Art & Writing · cottagecore

Dear Strangers: A Letter on the Power of Writing

Hello Strangers. 

Years ago, I lived with my family in the desert. My uncle, who lived in Arkansas, passed away. He was young. He was my favorite. I hardly knew him, a common theme with my extended family. I don’t think anyone realized how much I loved him, and no one really understood my reaction when he died. Around the time of his funeral, I was sitting on the bough of a tree, the sun shining, a breeze blowing, and I was talking to him. Saying goodbye, I think. Trying to make it final, so maybe I’d stop saying it over and over again like I had been. I told him I loved him and maybe that I’d miss him—I don’t remember—and all of a sudden I heard a voice in my head that sounded kind of like him, but forced. Just a bit wrong. In the moment I truly thought it was him saying goodbye. I don’t know about the voice, or what I saw next, but I looked up and he was standing in the sunlight, white shirt, his cowboy hat and boots. He smiled. And I smiled. And then he was gone. 

Well that was Oklahoma and Arkansas, but we went home after the funeral, and every night I would sit on the stone wall outside our house and watch the lights of the city begin to blink on while the sky changed from blood orange to a lilac mixed with smoke. I’d pray. Have make-believe conversations with my uncle.  And he’d sit there silently on the wall. 

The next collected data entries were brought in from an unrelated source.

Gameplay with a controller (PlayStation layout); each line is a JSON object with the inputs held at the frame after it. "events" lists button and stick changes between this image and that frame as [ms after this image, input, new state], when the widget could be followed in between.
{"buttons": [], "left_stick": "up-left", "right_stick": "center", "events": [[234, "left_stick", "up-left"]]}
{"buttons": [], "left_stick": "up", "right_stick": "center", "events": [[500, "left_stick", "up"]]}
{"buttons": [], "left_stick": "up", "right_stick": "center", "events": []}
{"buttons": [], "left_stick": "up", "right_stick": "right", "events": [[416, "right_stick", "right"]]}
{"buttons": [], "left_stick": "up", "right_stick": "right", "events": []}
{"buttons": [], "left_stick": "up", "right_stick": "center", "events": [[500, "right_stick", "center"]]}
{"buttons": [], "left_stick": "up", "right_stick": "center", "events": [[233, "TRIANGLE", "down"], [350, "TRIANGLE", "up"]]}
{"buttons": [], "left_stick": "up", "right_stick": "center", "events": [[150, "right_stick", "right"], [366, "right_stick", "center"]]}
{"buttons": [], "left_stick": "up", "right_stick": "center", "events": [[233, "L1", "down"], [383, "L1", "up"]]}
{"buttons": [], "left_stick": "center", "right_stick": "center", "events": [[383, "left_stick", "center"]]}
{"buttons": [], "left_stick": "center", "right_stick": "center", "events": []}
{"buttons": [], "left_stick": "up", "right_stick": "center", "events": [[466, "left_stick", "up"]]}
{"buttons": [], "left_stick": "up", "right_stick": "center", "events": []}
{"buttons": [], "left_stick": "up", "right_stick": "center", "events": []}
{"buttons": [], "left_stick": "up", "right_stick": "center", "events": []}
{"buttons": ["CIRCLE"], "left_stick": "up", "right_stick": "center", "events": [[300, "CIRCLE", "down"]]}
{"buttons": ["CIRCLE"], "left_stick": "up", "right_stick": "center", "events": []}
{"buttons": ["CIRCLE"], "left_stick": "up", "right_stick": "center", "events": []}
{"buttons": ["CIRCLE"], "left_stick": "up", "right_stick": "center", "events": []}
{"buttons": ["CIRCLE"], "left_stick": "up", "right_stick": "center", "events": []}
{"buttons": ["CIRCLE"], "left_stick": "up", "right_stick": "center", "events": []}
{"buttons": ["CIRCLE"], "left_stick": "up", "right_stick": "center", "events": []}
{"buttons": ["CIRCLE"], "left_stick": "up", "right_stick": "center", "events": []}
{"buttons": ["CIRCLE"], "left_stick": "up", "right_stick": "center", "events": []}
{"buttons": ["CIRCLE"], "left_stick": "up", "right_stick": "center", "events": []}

All those years ago and no one ever knew. I guess I never communicated that. And no one ever asked what I was doing.

It’s years in the future, and I’m asking a friend their opinion on my taste in men. (One in particular, fictional, embarrassingly.) She said that I live life as a “good girl” and subconsciously I wanted someone dangerous as a way to explore my dark side. And I was struck by…just how wrong that was. (Now it’s not her job to psychoanalyze me, she’s my friend not a therapist, but still. I was very surprised.) I ended up watching ‘Delivery Man’ with Vince Vaughn a little bit later and it clicked. I was looking for and found something very specific in all of these people, and once I figured it out it made perfect sense. But apparently, I had failed to communicate what I wanted in a way anyone understood, ever. And I began to realize that people had different perceptions of me than what I thought I was putting into the world.

I can think of a million instances where I’ve been misinterpreted and misunderstood. People didn’t understand what I wanted or what I was trying to say. Why I cared about something or someone. That I was angry, or that I was in love. People don’t always understand. This is one of the first things children learn in life, and one of the first things we relearn as adults. Which brings me to writing.

Writing allows me to build my own world where I can say what I mean to say. I’ve struggled with the difference between Mabel and this space, versus the way that I am in real life. But the truth is that this is so much closer to who I want to be. And this is where I am able to say what I want to say. 

Right here, right now, you and I are sitting at the kitchen table. It’s dark, and smoke’s coming from the chimney and creatures that don’t exist come to visit me. Sometimes my cottage is more real, and there’s a garden in the back, and I think about tips I can give so we can both garden better. Sometimes I’m a ninety-year-old woman at the edge of the world, and you’re a battle-scarred mercenary, but you know my house, and I know your silhouette in the darkness. I don’t really know who you are, I can’t see you. But can you see us? 

This is how writing frees us, giving us the ability to say what we mean. And by the way, thank you for reading about my uncle and the stone wall. I’ve wanted to tell someone for a very long time. That’s all for now.

However you see me, Strangers,

–Mabel

Oh, P.S., I realized that my slogan is “a window in the dark, a cup of tea waiting in the kitchen,” and I’ve really failed to give you all any recipes. If you were here, I’d make food, so I’ve got a soup recipe coming, and after that some springtime desserts. Much love.